### Extracto del documento:
^^^^^^^^
El cuento de la derecha

Opinión

Cuando asomaron, en plena pandemia, al calor de las marchas anti Covid, parecían emergentes de algún relato distópico, exiliados del Ku Klux Klan. Minoritariamente en las calles, pero con mucha participación en las redes, estaban allí los negacionistas del coronavirus, los grupos antivacunas, conspiracionistas, terraplanistas, libertarios. Hablaban de dictaduras sanitarias, de un estado de vigilancia, de redenciones divinas. Del peligro de una tiranía mundial invisible, en la que mezclaban al magnate Bill Gates con los illuminati y el comunismo, la biblia y el calefón. No había una sola consigna más allá de la palabra libertad. Sin embargo, olían a derecha.

Como afirma el filósofo francés Eric Sadin, la viralización de teorías conspirativas, la polarización cada vez más marcada de la opinión pública y el ascenso de figuras políticas que se alimentan del humor de las redes sociales, tienen una raíz común: la abolición de un mundo con reglas comunes y el advenimiento de un tiempo en el que el Yo representa la fuente primera de la verdad, la “era del individuo tirano”. 

Por otra parte, la teocracia instaurada en Gilead, la nación distópica creada por Margaret Atwood en “El cuento de la criada”, no es otra cosa que la descripción de una ficticia sociedad fascista y totalitaria, victoriana, patriarcal y estamentaria. En esa sociedad, las mujeres -en especial, las criadas– son sometidas a un proceso de deshumanización, siendo capturadas y reducidas a la esclavitud con el objetivo de engendrar niños, los que pasarán a ser propiedad de los líderes del régimen.
^^^^^^^^
### Acciones a realizar:
[1] En el fragmento, ¿a qué filósofo francés se atribuye la expresión "era del individuo tirano"?
[2] Transcribe del fragmento el pasaje que comienza en "Cuando asomaron, en" y termina en "olían a derecha.".

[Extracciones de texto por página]
^^^^^^^^
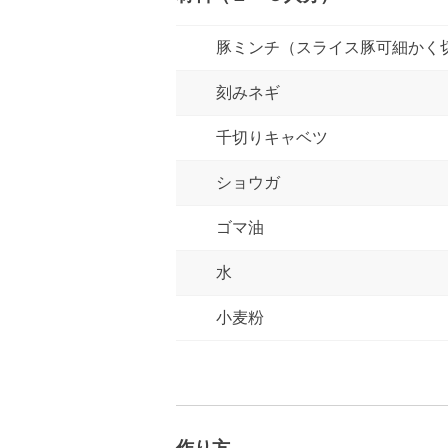
豚ミンチ（スライス豚可細かく
刻みネギ
千切りキャベツ
ショウガ
ゴマ油
水
小麦粉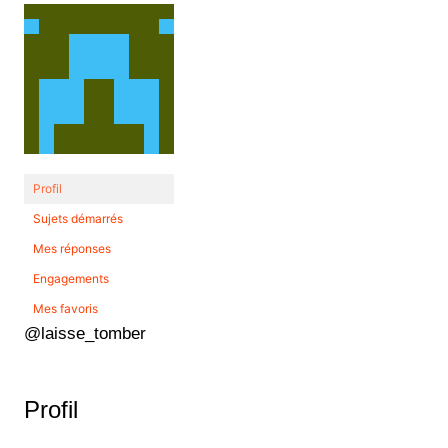
Profil
Sujets démarrés
Mes réponses
Engagements
Mes favoris
@laisse_tomber
Profil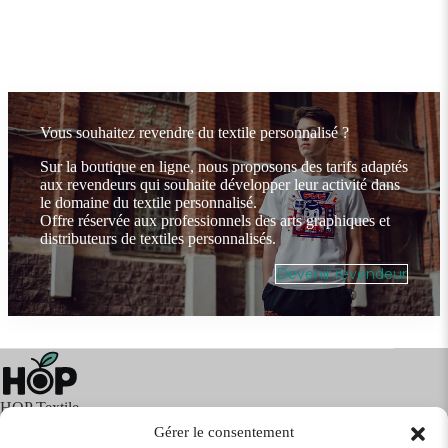
Vous souhaitez revendre du textile personnalisé ?
Sur la boutique en ligne, nous proposons des tarifs adaptés
aux revendeurs qui souhaite développer leur activité dans
le domaine du textile personnalisé.
Offre réservée aux professionnels des arts graphiques et
distributeurs de textiles personnalisés.
Devenir revendeur
HOP Textile
Gérer le consentement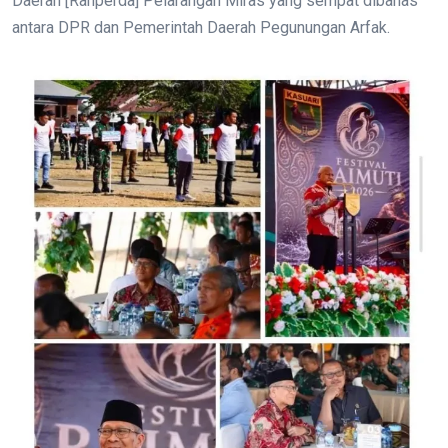
Daerah [Ranperda] Pelarangan Miras yang sempat dibahas
antara DPR dan Pemerintah Daerah Pegunungan Arfak.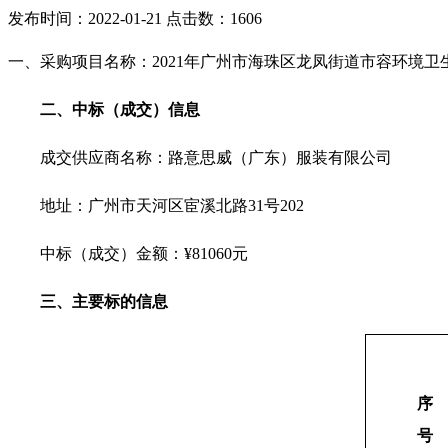
发布时间：2022-01-21 点击数：1606
一、采购项目名称：2021年广州市海珠区龙凤街道市容环境
二
、
中标（成交）信息
成交供应商名称：路意思威（广东）服装有限公司
地址：广州市天河区宦溪北路31号202
中标（成交）金额：¥81060元
三
、主要标的信息
序
号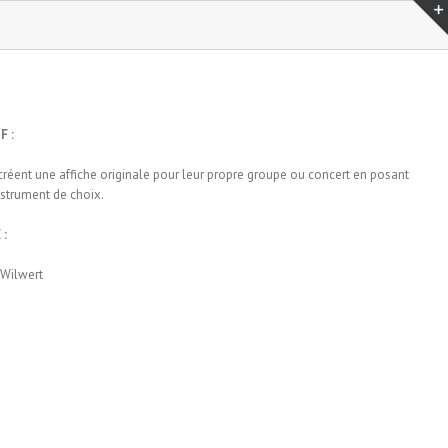
F :
créent une affiche originale pour leur propre groupe ou concert en posant
nstrument de choix.
 :
 Wilwert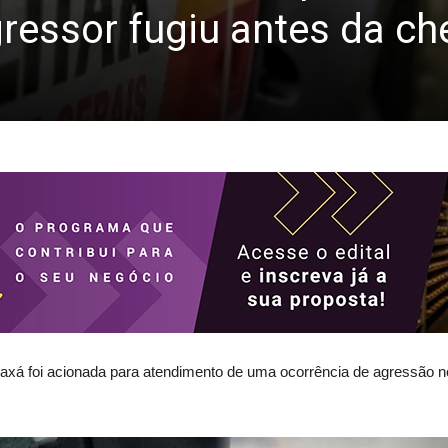
gressor fugiu antes da c
e Araxá foi acionada para atendimento de uma ocorrência de agressão 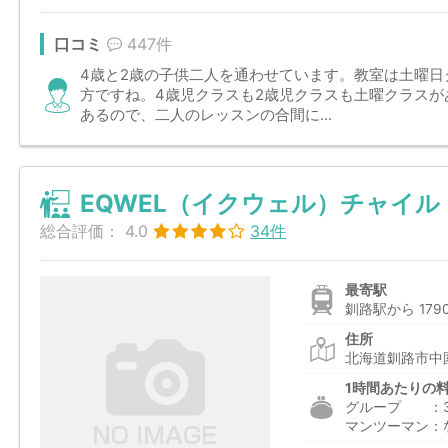
口コミ
447件
4歳と2歳の子供二人を通わせています。教室は土曜
方ですね。4歳児クラスも2歳児クラスも土曜クラス
あるので、二人のレッスンの合間に...
EQWEL（イクウェル）チャイル
総合評価：
4.0
34件
最寄駅
釧路駅から 179
住所
北海道釧路市中
1時間あたりの
グループ ：3,7
マンツーマン：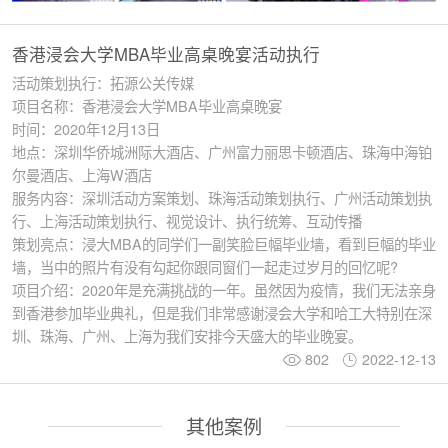
香港浸会大学MBA毕业高桌晚宴活动执行
活动策划执行：拓源公关传媒
项目名称：香港浸会大学MBA毕业高桌晚宴
时间：2020年12月13日
地点：深圳华侨城洲际大酒店、广州富力丽思卡顿酒店、珠海中海铂
尔曼酒店、上海W酒店
服务内容：深圳活动方案策划、珠海活动策划执行、广州活动策划执
行、上海活动策划执行、视觉设计、执行统筹、互动传播
策划亮点：浸大MBA的同学们一副笑脸巨幅毕业墙，看到巨幅的毕业
墙，当中的照片有没有勾起你跟同窗们一起走过岁月的回忆呢?
项目介绍：2020年是充满挑战的一年。虽然因为疫情，我们无法亲身
到香港参加毕业典礼，但是我们非常感谢浸会大学和哈工大特别在深
圳、珠海、广州、上海为我们安排今天盛大的毕业晚宴。
802
2022-12-13
其他案例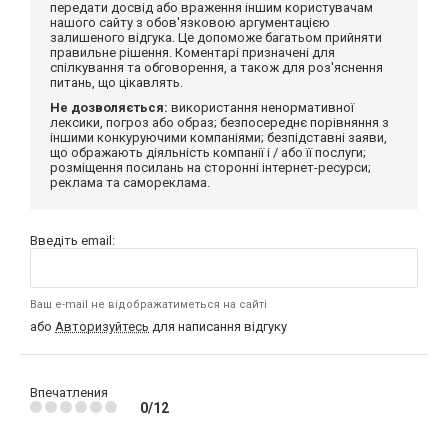
передати досвід або враження іншим користувачам
нашого сайту з обов'язковою аргументацією
залишеного відгука. Це допоможе багатьом прийняти
правильне рішення. Коментарі призначені для
спілкування та обговорення, а також для роз'яснення
питань, що цікавлять.
Не дозволяється:
використання ненормативної
лексики, погроз або образ; безпосереднє порівняння з
іншими конкуруючими компаніями; безпідставні заяви,
що ображають діяльність компанії і / або її послуги;
розміщення посилань на сторонні інтернет-ресурси;
реклама та самореклама.
Введіть email:
Ваш e-mail не відображатиметься на сайті
або
Авторизуйтесь
для написання відгуку
Впечатления
0/12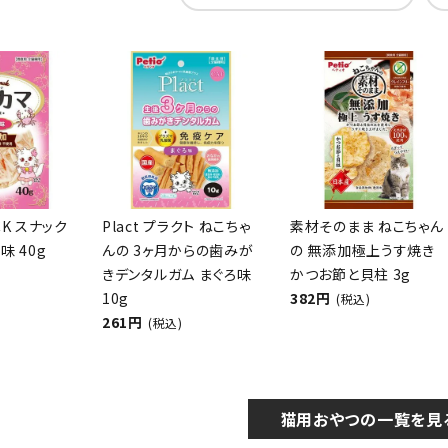
CK スナック
Plact プラクト ねこちゃ
素材そのまま ねこちゃん
味 40g
んの 3ヶ月からの歯みが
の 無添加極上うす焼き
きデンタルガム まぐろ味
かつお節と貝柱 3g
10g
382円
(税込)
261円
(税込)
猫用おやつの一覧を見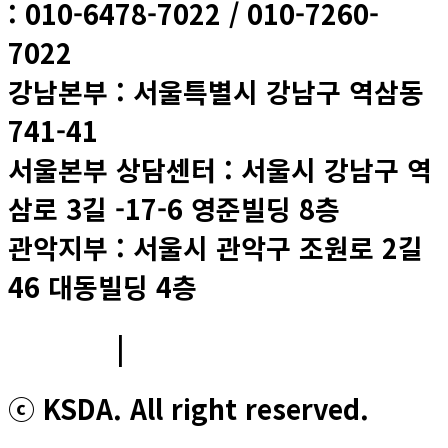
: 010-6478-7022 / 010-7260-
7022
강남본부 : 서울특별시 강남구 역삼동
741-41
서울본부 상담센터 : 서울시 강남구 역
삼로 3길 -17-6 영준빌딩 8층
관악지부 : 서울시 관악구 조원로 2길
46 대동빌딩 4층
이용약관
|
개인정보처리방침
ⓒ KSDA. All right reserved.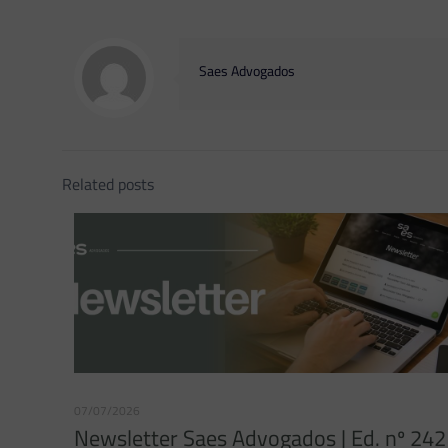
Saes Advogados
Related posts
07/07/2026
Newsletter Saes Advogados | Ed. nº 242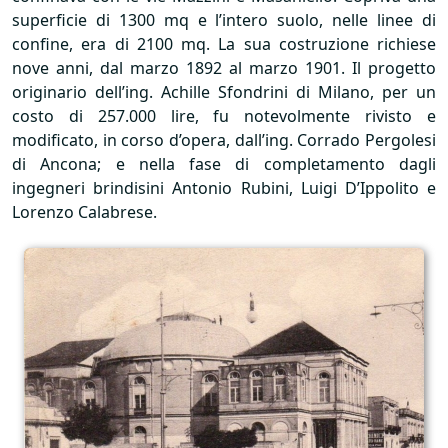
superficie di 1300 mq e l’intero suolo, nelle linee di
confine, era di 2100 mq. La sua costruzione richiese
nove anni, dal marzo 1892 al marzo 1901. Il progetto
originario dell’ing. Achille Sfondrini di Milano, per un
costo di 257.000 lire, fu notevolmente rivisto e
modificato, in corso d’opera, dall’ing. Corrado Pergolesi
di Ancona; e nella fase di completamento dagli
ingegneri brindisini Antonio Rubini, Luigi D’Ippolito e
Lorenzo Calabrese.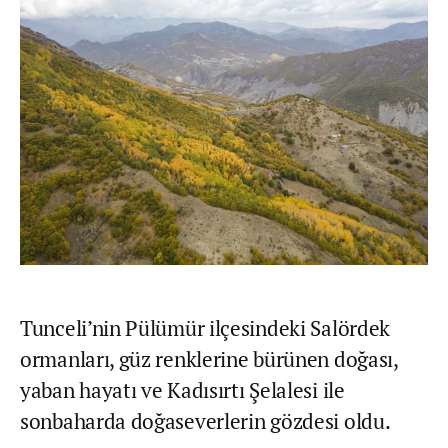
Tunceli’nin Pülümür ilçesindeki Salördek
ormanları, güz renklerine bürünen doğası,
yaban hayatı ve Kadısırtı Şelalesi ile
sonbaharda doğaseverlerin gözdesi oldu.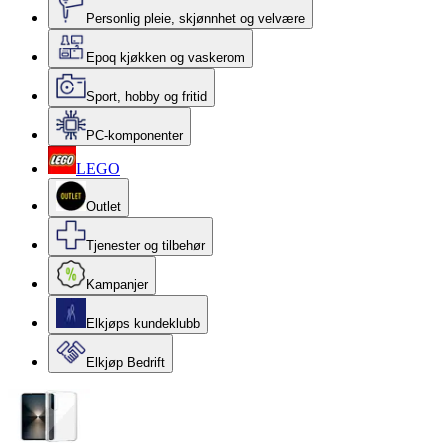
Personlig pleie, skjønnhet og velvære
Epoq kjøkken og vaskerom
Sport, hobby og fritid
PC-komponenter
LEGO
Outlet
Tjenester og tilbehør
Kampanjer
Elkjøps kundeklubb
Elkjøp Bedrift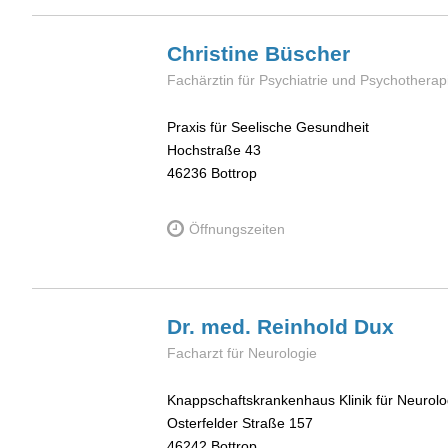
Christine
Büscher
Fachärztin für Psychiatrie und Psychotherap
Praxis für Seelische Gesundheit
Hochstraße 43
46236
Bottrop
Öffnungszeiten
Dr. med. Reinhold
Dux
Facharzt für Neurologie
Knappschaftskrankenhaus Klinik für Neurolo
Osterfelder Straße 157
46242
Bottrop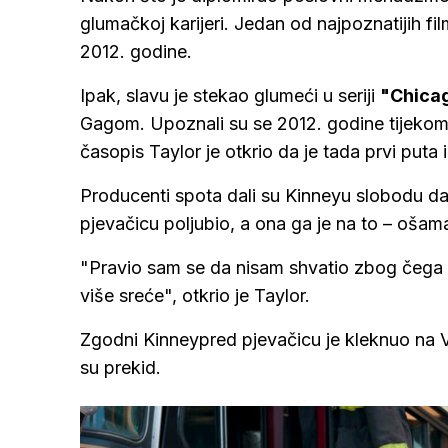
glumačkoj karijeri. Jedan od najpoznatijih fi
2012. godine.
Ipak, slavu je stekao glumeći u seriji
"Chicag
Gagom. Upoznali su se 2012. godine tijekom 
časopis Taylor je otkrio da je tada prvi puta 
Producenti spota dali su Kinneyu slobodu da 
pjevačicu poljubio, a ona ga je na to – ošama
"Pravio sam se da nisam shvatio zbog čega m
više sreće", otkrio je Taylor.
Zgodni Kinneypred pjevačicu je kleknuo na V
su prekid.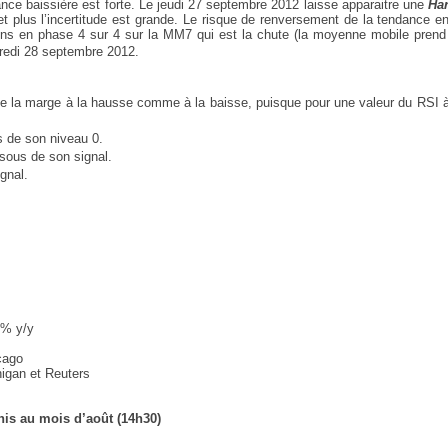
ance baissière est forte. Le jeudi 27 septembre 2012 laisse apparaitre une
Ha
 et plus l’incertitude est grande. Le risque de renversement de la tendance e
ons en phase 4 sur 4 sur la MM7 qui est la chute (la moyenne mobile prend
dredi 28 septembre 2012.
e de la marge à la hausse comme à la baisse, puisque pour une valeur du RSI 
s de son niveau 0.
ssous de son signal.
gnal.
4% y/y
cago
igan et Reuters
is au mois d’août (14h30)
^^^^^^^^
### Respuestas:
[1] A Eric Sadin.

[2]
Cuando asomaron, en plena pandemia, al calor de las marchas anti Covid, parecían emergentes de algún relato distópico, exiliados del Ku Klux Klan. Minoritariamente en las calles, pero con mucha participación en las redes, estaban allí los negacionistas del coronavirus, los grupos antivacunas, conspiracionistas, terraplanistas, libertarios. Hablaban de dictaduras sanitarias, de un estado de vigilancia, de redenciones divinas. Del peligro de una tiranía mundial invisible, en la que mezclaban al magnate Bill Gates con los illuminati y el comunismo, la biblia y el calefón. No había una sola consigna más allá de la palabra libertad. Sin embargo, olían a derecha.